What the exercise asks
Filter the data for lines with the word "invites" and copy those lines.

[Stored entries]
****************

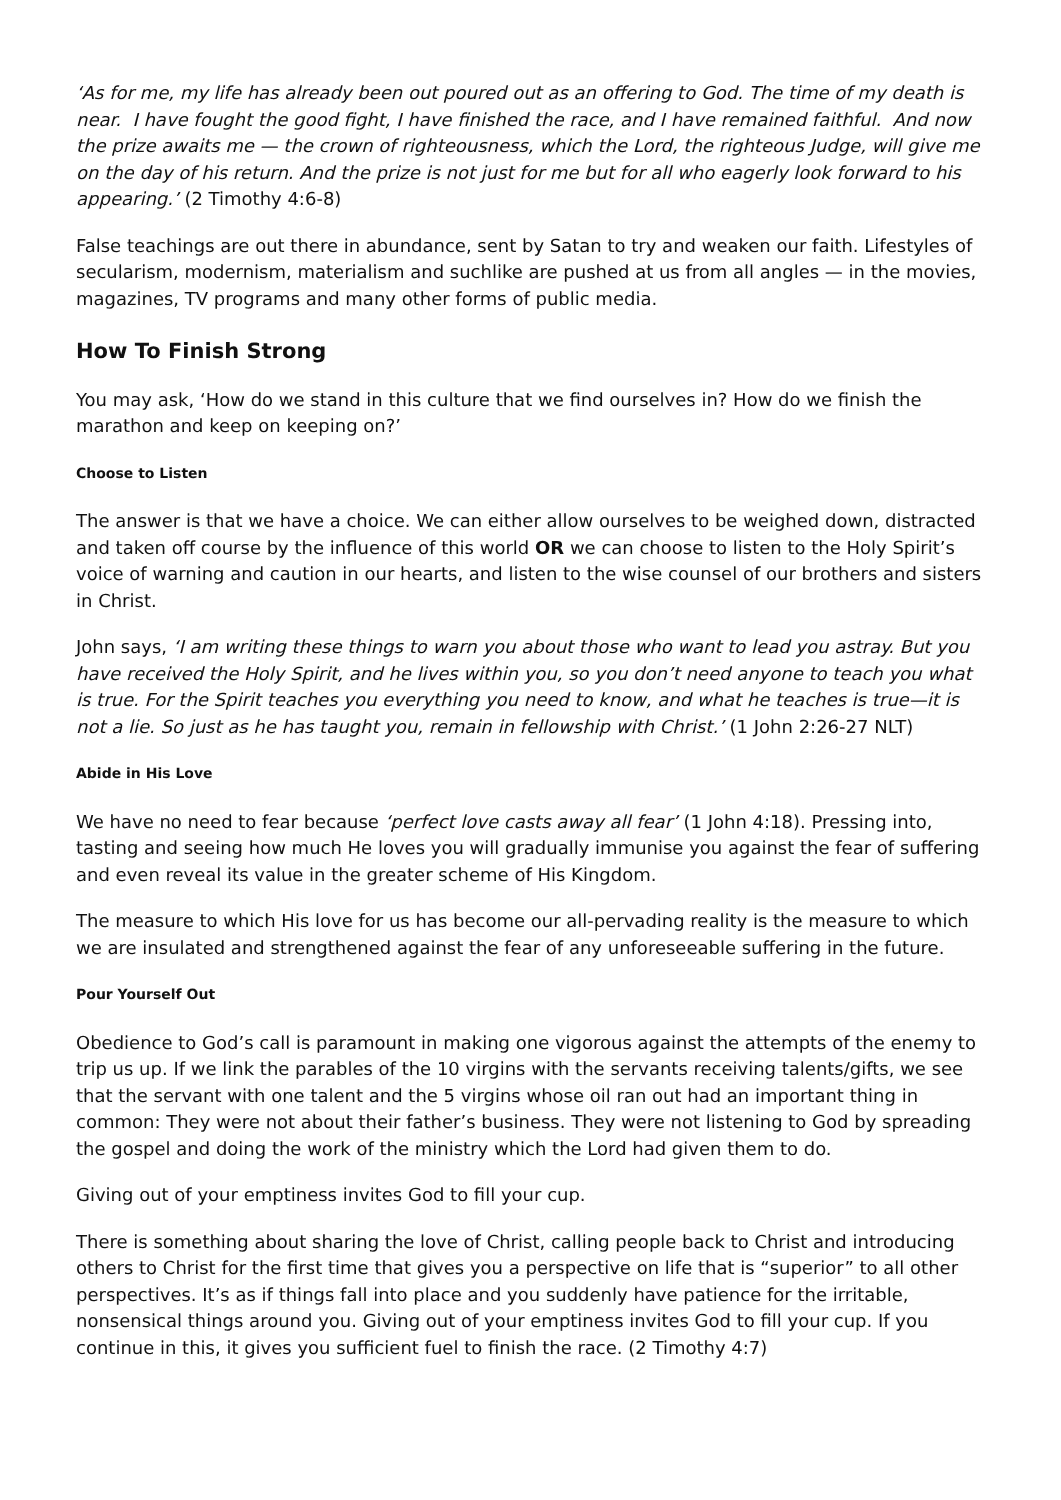‘As for me, my life has already been out poured out as an offering to God. The time of my death is near. I have fought the good fight, I have finished the race, and I have remained faithful. And now the prize awaits me — the crown of righteousness, which the Lord, the righteous Judge, will give me on the day of his return. And the prize is not just for me but for all who eagerly look forward to his appearing.’ (2 Timothy 4:6-8)
False teachings are out there in abundance, sent by Satan to try and weaken our faith. Lifestyles of secularism, modernism, materialism and suchlike are pushed at us from all angles — in the movies, magazines, TV programs and many other forms of public media.
How To Finish Strong
You may ask, ‘How do we stand in this culture that we find ourselves in? How do we finish the marathon and keep on keeping on?’
Choose to Listen
The answer is that we have a choice. We can either allow ourselves to be weighed down, distracted and taken off course by the influence of this world OR we can choose to listen to the Holy Spirit’s voice of warning and caution in our hearts, and listen to the wise counsel of our brothers and sisters in Christ.
John says, ‘I am writing these things to warn you about those who want to lead you astray. But you have received the Holy Spirit, and he lives within you, so you don’t need anyone to teach you what is true. For the Spirit teaches you everything you need to know, and what he teaches is true—it is not a lie. So just as he has taught you, remain in fellowship with Christ.’ (1 John 2:26-27 NLT)
Abide in His Love
We have no need to fear because ‘perfect love casts away all fear’ (1 John 4:18). Pressing into, tasting and seeing how much He loves you will gradually immunise you against the fear of suffering and even reveal its value in the greater scheme of His Kingdom.
The measure to which His love for us has become our all-pervading reality is the measure to which we are insulated and strengthened against the fear of any unforeseeable suffering in the future.
Pour Yourself Out
Obedience to God’s call is paramount in making one vigorous against the attempts of the enemy to trip us up. If we link the parables of the 10 virgins with the servants receiving talents/gifts, we see that the servant with one talent and the 5 virgins whose oil ran out had an important thing in common: They were not about their father’s business. They were not listening to God by spreading the gospel and doing the work of the ministry which the Lord had given them to do.
Giving out of your emptiness invites God to fill your cup.
There is something about sharing the love of Christ, calling people back to Christ and introducing others to Christ for the first time that gives you a perspective on life that is “superior” to all other perspectives. It’s as if things fall into place and you suddenly have patience for the irritable, nonsensical things around you. Giving out of your emptiness invites God to fill your cup. If you continue in this, it gives you sufficient fuel to finish the race. (2 Timothy 4:7)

****************

Output
Giving out of your emptiness invites God to fill your cup.
There is something about sharing the love of Christ, calling people back to Christ and introducing others to Christ for the first time that gives you a perspective on life that is “superior” to all other perspectives. It’s as if things fall into place and you suddenly have patience for the irritable, nonsensical things around you. Giving out of your emptiness invites God to fill your cup. If you continue in this, it gives you sufficient fuel to finish the race. (2 Timothy 4:7)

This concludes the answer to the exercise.